With a silent, rhythmic grace, the General's son raised his hands. The air fractured. Two Ex-Rank abilities manifested in their true, terrifying glory.
[The Mourning Grave]—the pocket dimension—opened like a hungry mouth behind him, a world of silent stasis waiting for its first inhabitants.
With a strength that defied his small stature, Cian reached out. He didn't touch the Inquisitors; he touched the space they occupied. He pulled the bodies of his mother and father toward him, their remains phasing into the darkness of the rift with a gentle, haunting reverence.
Vane and his men tried to move, but they were trapped in a localized distortion of time and space, their bodies heavy as lead. They could only watch as the silent, bleeding boy glared at them.
Cian's mouth opened to scream one last time, but only a silent, bloody mist escaped his ruined throat.
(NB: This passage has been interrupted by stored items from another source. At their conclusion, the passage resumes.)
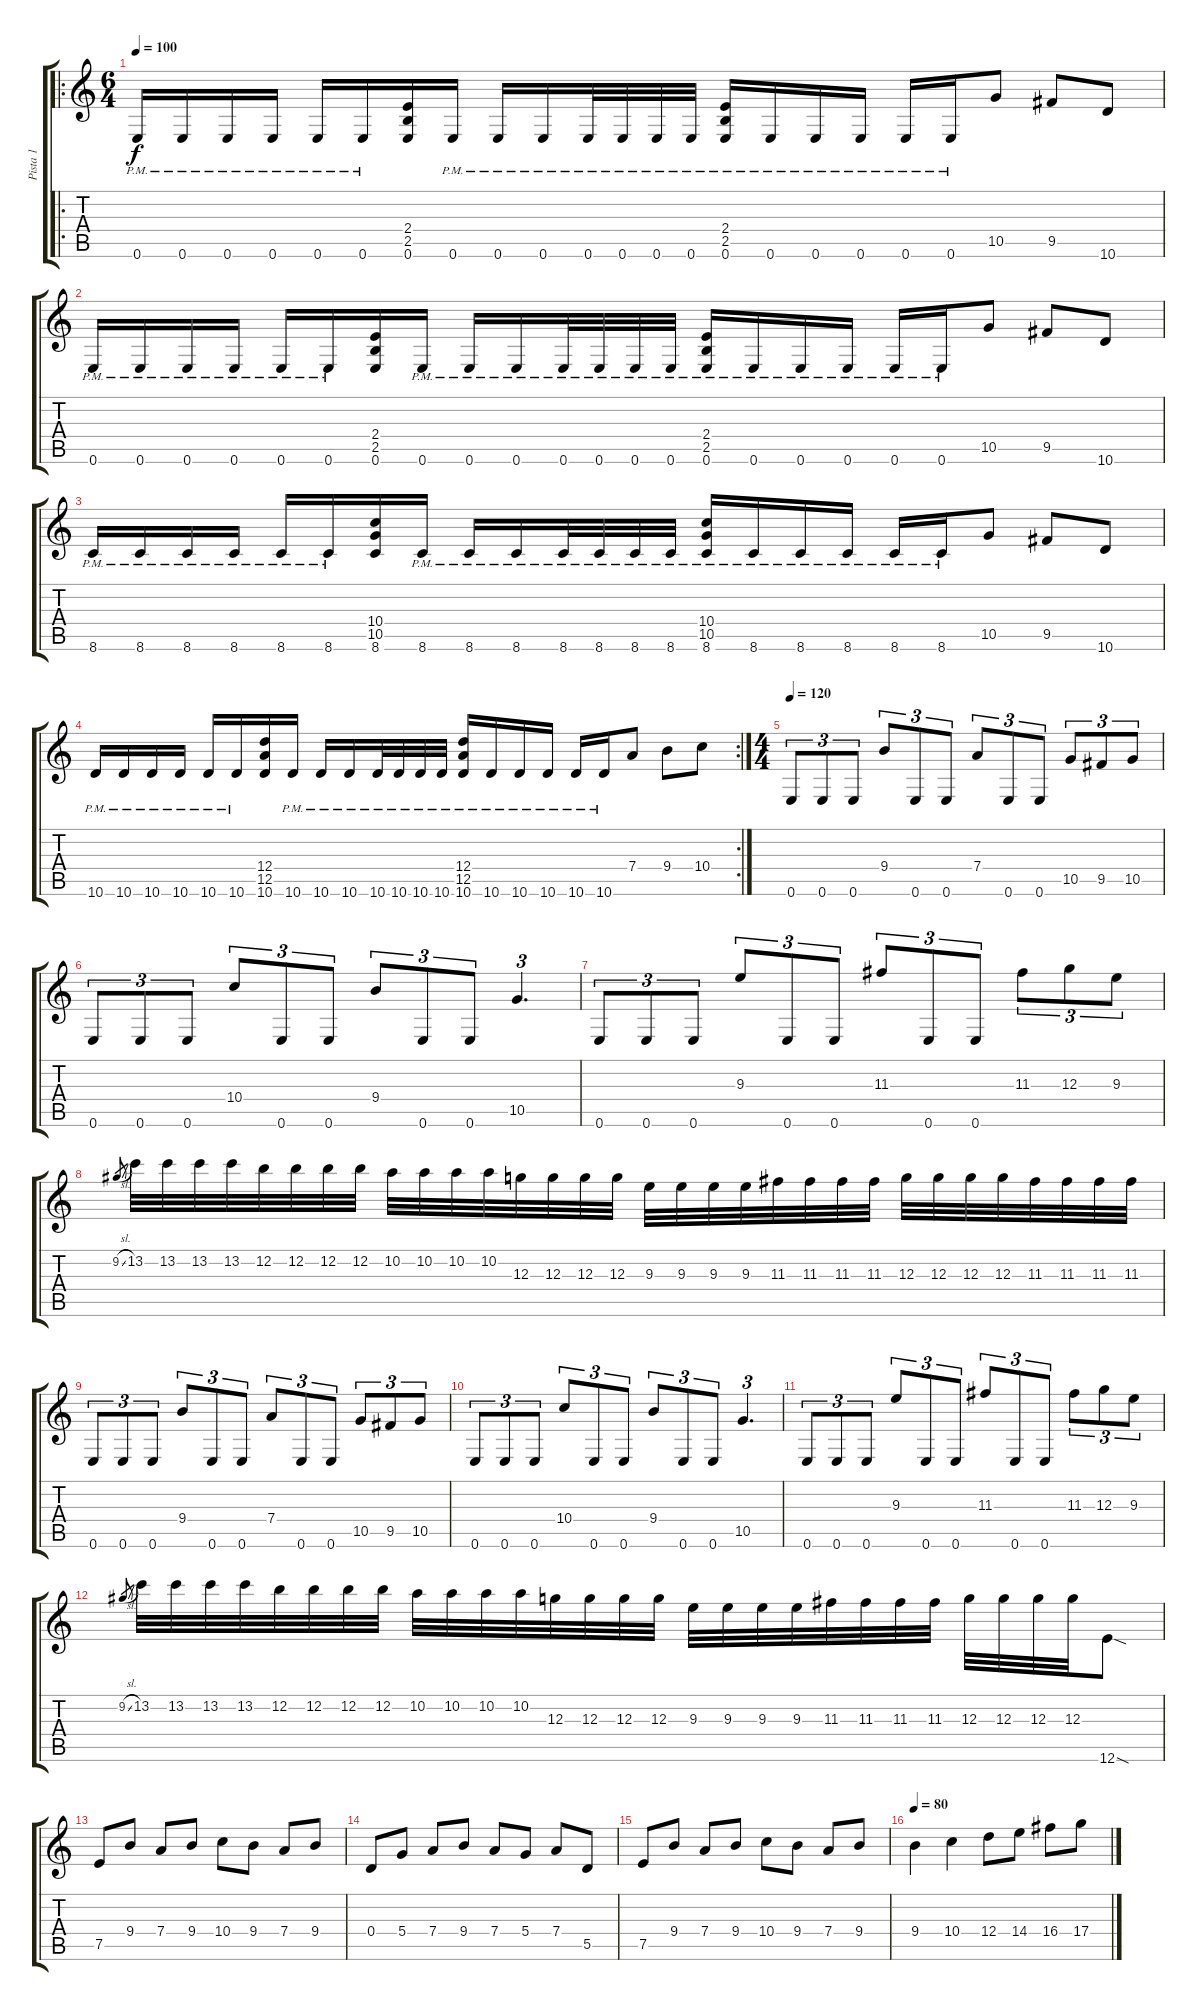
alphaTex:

\track ("Pista 1" "Pista 1") {instrument distortionguitar}
\staff {score tabs}
\tuning (E4 B3 G3 D3 A2 E2) {hide}
\ro
\ts (6 4)
\tempo 100
\clef g2
\ks c
0.6{pm}.16{dy f} 0.6{pm}.16 0.6{pm}.16 0.6{pm}.16 0.6{pm}.16 0.6{pm}.16 (2.4 2.5 0.6).16 0.6{pm}.16 0.6{pm}.16 0.6{pm}.16 0.6{pm}.32 0.6{pm}.32 0.6{pm}.32 0.6{pm}.32 (2.4 2.5 0.6{pm}).16 0.6{pm}.16 0.6{pm}.16 0.6{pm}.16 0.6{pm}.16 0.6{pm}.16 10.5.8 9.5.8 10.6.8 |
0.6{pm}.16 0.6{pm}.16 0.6{pm}.16 0.6{pm}.16 0.6{pm}.16 0.6{pm}.16 (2.4 2.5 0.6).16 0.6{pm}.16 0.6{pm}.16 0.6{pm}.16 0.6{pm}.32 0.6{pm}.32 0.6{pm}.32 0.6{pm}.32 (2.4 2.5 0.6{pm}).16 0.6{pm}.16 0.6{pm}.16 0.6{pm}.16 0.6{pm}.16 0.6{pm}.16 10.5.8 9.5.8 10.6.8 |
8.6{pm}.16 8.6{pm}.16 8.6{pm}.16 8.6{pm}.16 8.6{pm}.16 8.6{pm}.16 (10.4 10.5 8.6).16 8.6{pm}.16 8.6{pm}.16 8.6{pm}.16 8.6{pm}.32 8.6{pm}.32 8.6{pm}.32 8.6{pm}.32 (10.4 10.5 8.6{pm}).16 8.6{pm}.16 8.6{pm}.16 8.6{pm}.16 8.6{pm}.16 8.6{pm}.16 10.5.8 9.5.8 10.6.8 |
\rc 2
10.6{pm}.16 10.6{pm}.16 10.6{pm}.16 10.6{pm}.16 10.6{pm}.16 10.6{pm}.16 (12.4 12.5 10.6).16 10.6{pm}.16 10.6{pm}.16 10.6{pm}.16 10.6{pm}.32 10.6{pm}.32 10.6{pm}.32 10.6{pm}.32 (12.4 12.5 10.6{pm}).16 10.6{pm}.16 10.6{pm}.16 10.6{pm}.16 10.6{pm}.16 10.6{pm}.16 7.4.8 9.4.8 10.4.8 |
\ts (4 4)
\tempo 120
0.6.8{tu (3 2)} 0.6.8{tu (3 2)} 0.6.8{tu (3 2)} 9.4.8{tu (3 2)} 0.6.8{tu (3 2)} 0.6.8{tu (3 2)} 7.4.8{tu (3 2)} 0.6.8{tu (3 2)} 0.6.8{tu (3 2)} 10.5.8{tu (3 2)} 9.5.8{tu (3 2)} 10.5.8{tu (3 2)} |
0.6.8{tu (3 2)} 0.6.8{tu (3 2)} 0.6.8{tu (3 2)} 10.4.8{tu (3 2)} 0.6.8{tu (3 2)} 0.6.8{tu (3 2)} 9.4.8{tu (3 2)} 0.6.8{tu (3 2)} 0.6.8{tu (3 2)} 10.5.4{d tu (3 2)} |
0.6.8{tu (3 2)} 0.6.8{tu (3 2)} 0.6.8{tu (3 2)} 9.3.8{tu (3 2)} 0.6.8{tu (3 2)} 0.6.8{tu (3 2)} 11.3.8{tu (3 2)} 0.6.8{tu (3 2)} 0.6.8{tu (3 2)} 11.3.8{tu (3 2)} 12.3.8{tu (3 2)} 9.3.8{tu (3 2)} |
9.2{sl}.8{gr} 13.2.32 13.2.32 13.2.32 13.2.32 12.2.32 12.2.32 12.2.32 12.2.32 10.2.32 10.2.32 10.2.32 10.2.32 12.3.32 12.3.32 12.3.32 12.3.32 9.3.32 9.3.32 9.3.32 9.3.32 11.3.32 11.3.32 11.3.32 11.3.32 12.3.32 12.3.32 12.3.32 12.3.32 11.3.32 11.3.32 11.3.32 11.3.32 |
0.6.8{tu (3 2)} 0.6.8{tu (3 2)} 0.6.8{tu (3 2)} 9.4.8{tu (3 2)} 0.6.8{tu (3 2)} 0.6.8{tu (3 2)} 7.4.8{tu (3 2)} 0.6.8{tu (3 2)} 0.6.8{tu (3 2)} 10.5.8{tu (3 2)} 9.5.8{tu (3 2)} 10.5.8{tu (3 2)} |
0.6.8{tu (3 2)} 0.6.8{tu (3 2)} 0.6.8{tu (3 2)} 10.4.8{tu (3 2)} 0.6.8{tu (3 2)} 0.6.8{tu (3 2)} 9.4.8{tu (3 2)} 0.6.8{tu (3 2)} 0.6.8{tu (3 2)} 10.5.4{d tu (3 2)} |
0.6.8{tu (3 2)} 0.6.8{tu (3 2)} 0.6.8{tu (3 2)} 9.3.8{tu (3 2)} 0.6.8{tu (3 2)} 0.6.8{tu (3 2)} 11.3.8{tu (3 2)} 0.6.8{tu (3 2)} 0.6.8{tu (3 2)} 11.3.8{tu (3 2)} 12.3.8{tu (3 2)} 9.3.8{tu (3 2)} |
9.2{sl}.8{gr} 13.2.32 13.2.32 13.2.32 13.2.32 12.2.32 12.2.32 12.2.32 12.2.32 10.2.32 10.2.32 10.2.32 10.2.32 12.3.32 12.3.32 12.3.32 12.3.32 9.3.32 9.3.32 9.3.32 9.3.32 11.3.32 11.3.32 11.3.32 11.3.32 12.3.32 12.3.32 12.3.32 12.3.32 12.6{sod}.8 |
7.5.8 9.4.8 7.4.8 9.4.8 10.4.8 9.4.8 7.4.8 9.4.8 |
0.4.8 5.4.8 7.4.8 9.4.8 7.4.8 5.4.8 7.4.8 5.5.8 |
7.5.8 9.4.8 7.4.8 9.4.8 10.4.8 9.4.8 7.4.8 9.4.8 |
\tempo 80
9.4.4 10.4.4 12.4.8 14.4.8 16.4.8 17.4.8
I will dismantle you, his eyes promised.
He stepped backward. The rift swallowed him whole, snapping shut with a sound like a closing tomb.
The manor was empty. The General was gone. The son was gone.
In the wake of the massacre, only the silent, terrifying echo of a ghost remained. Cian Kaelen was no longer a human trying to survive; he was a silent god of vengeance, and he had just begun his walk through the dark.